I am working on three more articles, the first two will be submitted in a few months. The present world affected by a pandemic stands more divided than before, not only precluding an expedient crisis response, but also the development of global and national social compacts that could address future threats. I am writing a manuscript analysing the recent decadal increase in social division, the erosion of the democratic social compact and their interaction with the COVID-19 pandemic. I will propose two avenues for solutions informed by moral psychology: traditional institutional reform and technological interventions.
A second manuscript, whose draft was invited for submission at the Israel Law Review, will argue that weaponised enhancement technologies could be used in future wars against enemy combatants in morally abhorrent ways that would, nevertheless, elude current just war theories. Many transformative technologies were first developed by the military. If weaponised enhancements can be used as an effective and cheap way to achieve the aims of wars, they are likely to be deployed once they become feasible. I will propose grounds for restricting their usage that could motivate extensions to current war conventions.

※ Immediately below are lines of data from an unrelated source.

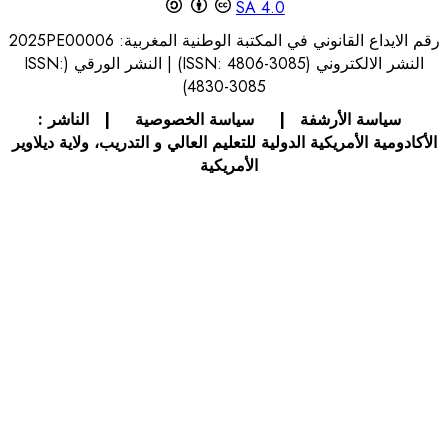
S
رقم الايداع القانوني في 
النشر الالكتروني (ISSN: 4806-3085) | النشر الورقي (ISSN:
4830-30
الناشر :
|
سياسة الخصوصي
الأكادومية الأمريكية الدولية للتعليم 
الأمريك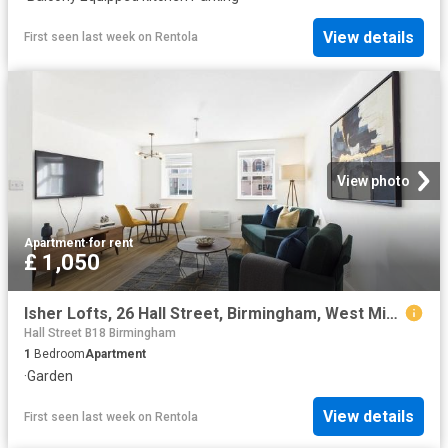
View details
First seen last week
on
Rentola
View photo
Apartment
·
for rent
£ 1,050
Isher Lofts, 26 Hall Street, Birmingham, West Midlands B18, 1 bed flat to rent, £1,050 pcm | PrimeLocation
Hall Street B18 Birmingham
1
Bedroom
Apartment
·
Garden
View details
First seen last week
on
Rentola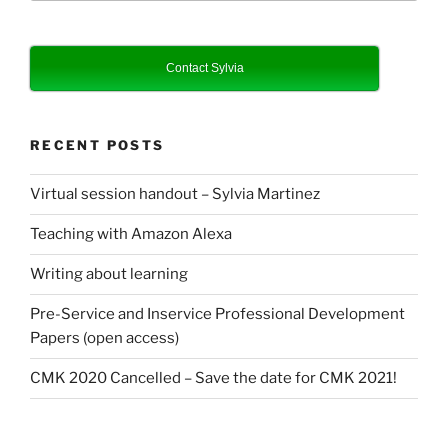
Contact Sylvia
RECENT POSTS
Virtual session handout – Sylvia Martinez
Teaching with Amazon Alexa
Writing about learning
Pre-Service and Inservice Professional Development
Papers (open access)
CMK 2020 Cancelled – Save the date for CMK 2021!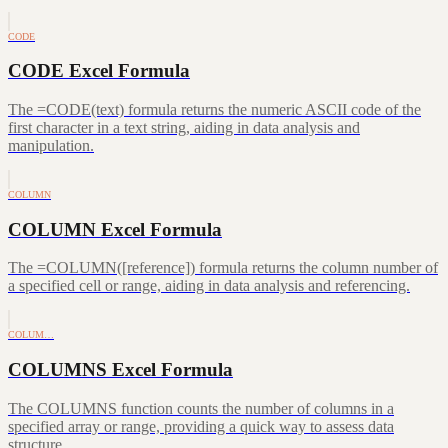
CODE
CODE Excel Formula
The =CODE(text) formula returns the numeric ASCII code of the
first character in a text string, aiding in data analysis and
manipulation.
COLUMN
COLUMN Excel Formula
The =COLUMN([reference]) formula returns the column number of
a specified cell or range, aiding in data analysis and referencing.
COLUM…
COLUMNS Excel Formula
The COLUMNS function counts the number of columns in a
specified array or range, providing a quick way to assess data
structure.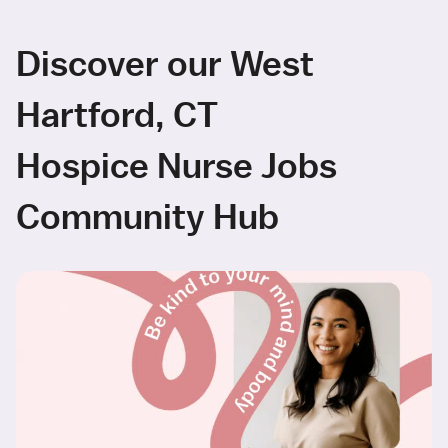
Discover our West
Hartford, CT
Hospice Nurse Jobs
Community Hub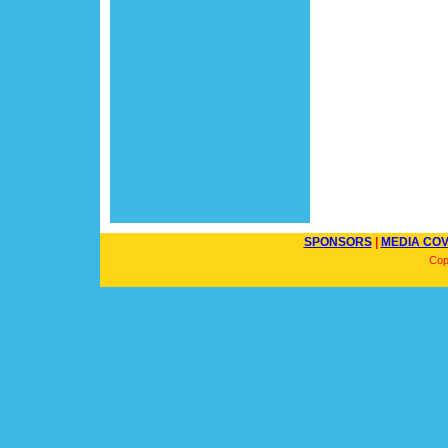
SPONSORS
|
MEDIA CO
Cop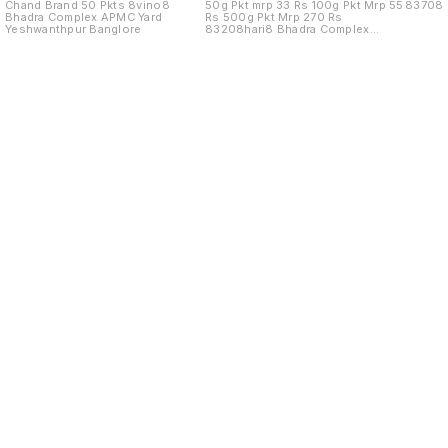
Chand Brand 50 Pkts 8vino8
50g Pkt mrp 33 Rs 100g Pkt Mrp 55
83708
Bhadra Complex APMC Yard
Rs 500g Pkt Mrp 270 Rs
Yeshwanthpur Banglore
83208hari8 Bhadra Complex
APMC Yard
Find us here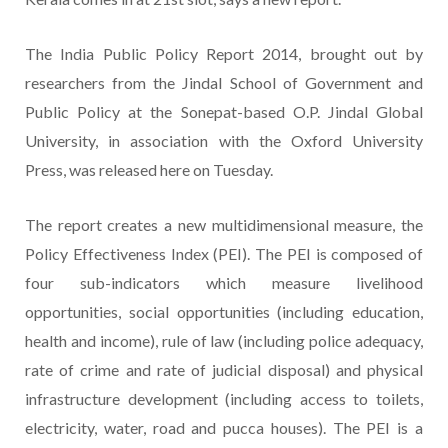
The India Public Policy Report 2014, brought out by
researchers from the Jindal School of Government and
Public Policy at the Sonepat-based O.P. Jindal Global
University, in association with the Oxford University
Press, was released here on Tuesday.
The report creates a new multidimensional measure, the
Policy Effectiveness Index (PEI). The PEI is composed of
four sub-indicators which measure livelihood
opportunities, social opportunities (including education,
health and income), rule of law (including police adequacy,
rate of crime and rate of judicial disposal) and physical
infrastructure development (including access to toilets,
electricity, water, road and pucca houses). The PEI is a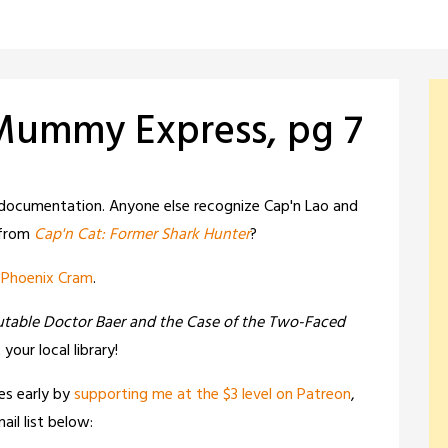
 Mummy Express, pg 7
documentation. Anyone else recognize Cap'n Lao and
 from
Cap'n Cat: Former Shark Hunter
?
,
Phoenix Cram
.
utable Doctor Baer and the Case of the Two-Faced
t your local library!
es early by
supporting me at the $3 level on Patreon
,
il list below:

Drastic enhancements can harm personal identity, but the reasons for enhancing can outweigh these harms. The harms to personal identity affect individual interests alone, while many of the benefits of enhancement are impersonal. In a third manuscript, I will analyse a range of cases beyond enhancement, suggest how to balance harms to identity with impersonal benefits, and their implications to normative ethics and metaphysics.

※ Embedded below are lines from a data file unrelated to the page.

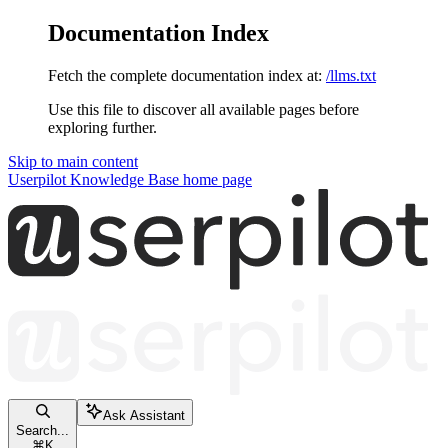
Documentation Index
Fetch the complete documentation index at:
/llms.txt
Use this file to discover all available pages before
exploring further.
Skip to main content
Userpilot Knowledge Base
home page
Ask Assistant
Search...
⌘
K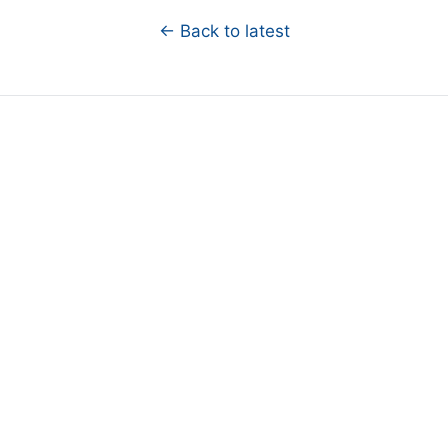
← Back to latest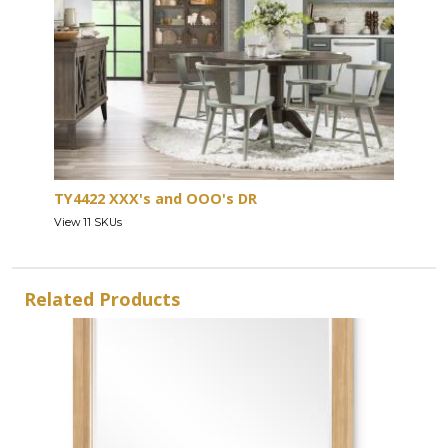
TY4422 XXX's and OOO's DR
View 11 SKUs
Related Products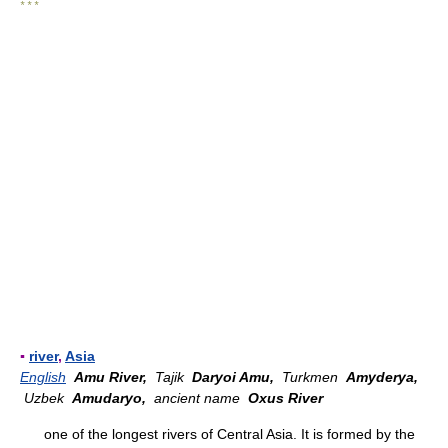
* * *
▪
river
,
Asia
English
Amu River,
Tajik
Daryoi Amu,
Turkmen
Amyderya,
Uzbek
Amudaryo,
ancient name
Oxus River
one of the longest rivers of Central Asia. It is formed by the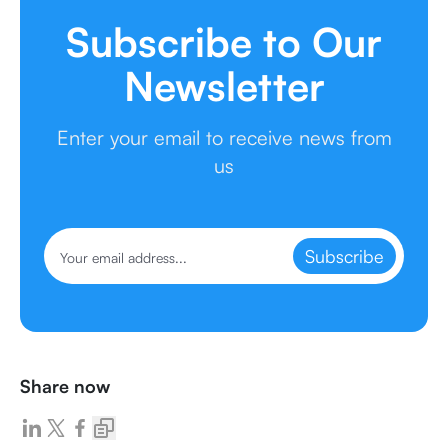
Subscribe to Our
Newsletter
Enter your email to receive news from
us
Subscribe
Share now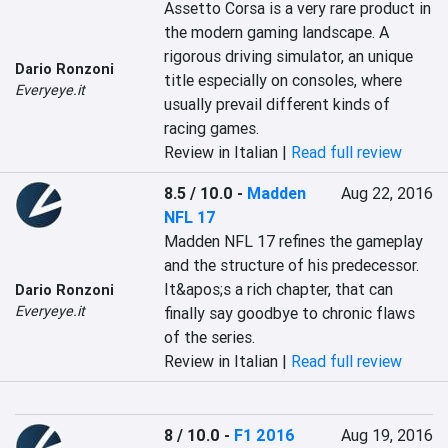
Assetto Corsa is a very rare product in 
the modern gaming landscape. A 
rigorous driving simulator, an unique 
Dario Ronzoni
title especially on consoles, where 
Everyeye.it
usually prevail different kinds of 
racing games.
Review in Italian |
Read full review
8.5 / 10.0
-
Madden
Aug 22, 2016
NFL 17
Madden NFL 17 refines the gameplay 
and the structure of his predecessor. 
It&apos;s a rich chapter, that can 
Dario Ronzoni
Everyeye.it
finally say goodbye to chronic flaws 
of the series.
Review in Italian |
Read full review
8 / 10.0
-
F1 2016
Aug 19, 2016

After this first stage of research, I will work on the ethics of AI safety and worker enhancement. Developing powerful AI poses a plethora of design challenges, from formal architecture constraints to sample data selection. Foremost among them is how to guarantee these artificial agents will behave morally, especially if they come to surpass human capabilities. I will develop a virtue framework particularly suited for dealing with the problem of imbuing artificial agents with morality. Grounding these agents on virtues can prevent them from diverging from human values even if they undergo unguided learning and recurrent self-improvement. Focusing on virtues has three key advantages. Virtues are inherently designed to inculcate agents with morality. They are empirically grounded, fitting well with neuroscientific data, thus they would depart the least from human values. Finally, they have modest theoretical commitments, thus they do not exacerbate the risks involved in using a specific theory of the good as a guide in the presence of theoretical moral uncertainty. Additionally, my considerations on the risks of creating supra-persons can also reveal unexplored issues of creating superintelligent artificial agents, even if their moral capacities radically surpass ours.

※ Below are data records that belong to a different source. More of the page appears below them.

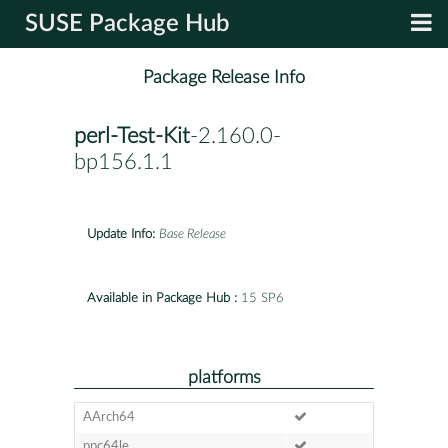
SUSE Package Hub
Package Release Info
perl-Test-Kit
-2.160.0-
bp156.1.1
Update Info:
Base Release
Available in Package Hub :
15 SP6
platforms
AArch64
ppc64le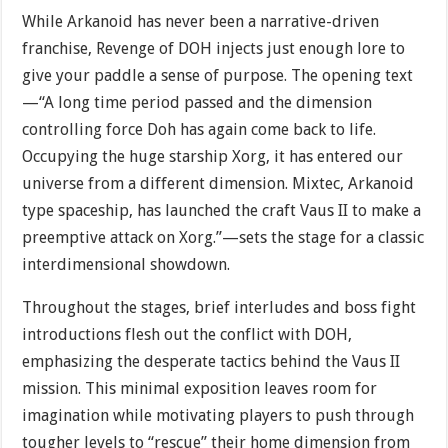
While Arkanoid has never been a narrative-driven
franchise, Revenge of DOH injects just enough lore to
give your paddle a sense of purpose. The opening text
—“A long time period passed and the dimension
controlling force Doh has again come back to life.
Occupying the huge starship Xorg, it has entered our
universe from a different dimension. Mixtec, Arkanoid
type spaceship, has launched the craft Vaus II to make a
preemptive attack on Xorg.”—sets the stage for a classic
interdimensional showdown.
Throughout the stages, brief interludes and boss fight
introductions flesh out the conflict with DOH,
emphasizing the desperate tactics behind the Vaus II
mission. This minimal exposition leaves room for
imagination while motivating players to push through
tougher levels to “rescue” their home dimension from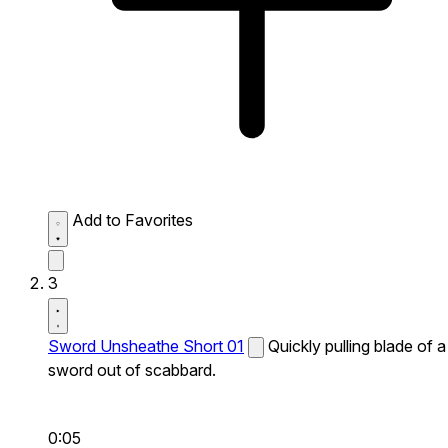
Add to Favorites
3
Sword Unsheathe Short 01
Quickly pulling blade of a
sword out of scabbard.
0:05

Various forms of enhancements are already being used to enhance work performance, with a prevalence of one in five in medical and academic professionals. Should these drugs be prescribed for worker enhancement? Should employees conduct drug tests banning their usage? What are the consequences of the current unregulated market? These questions touch on issues ranging from the nature of the doctor-patient relationship in medical enhancement to equality of opportunity. I will argue that allowing, or even requesting enhancements to meet job requirements that are also virtues is a superior alternative to the current unregulated market.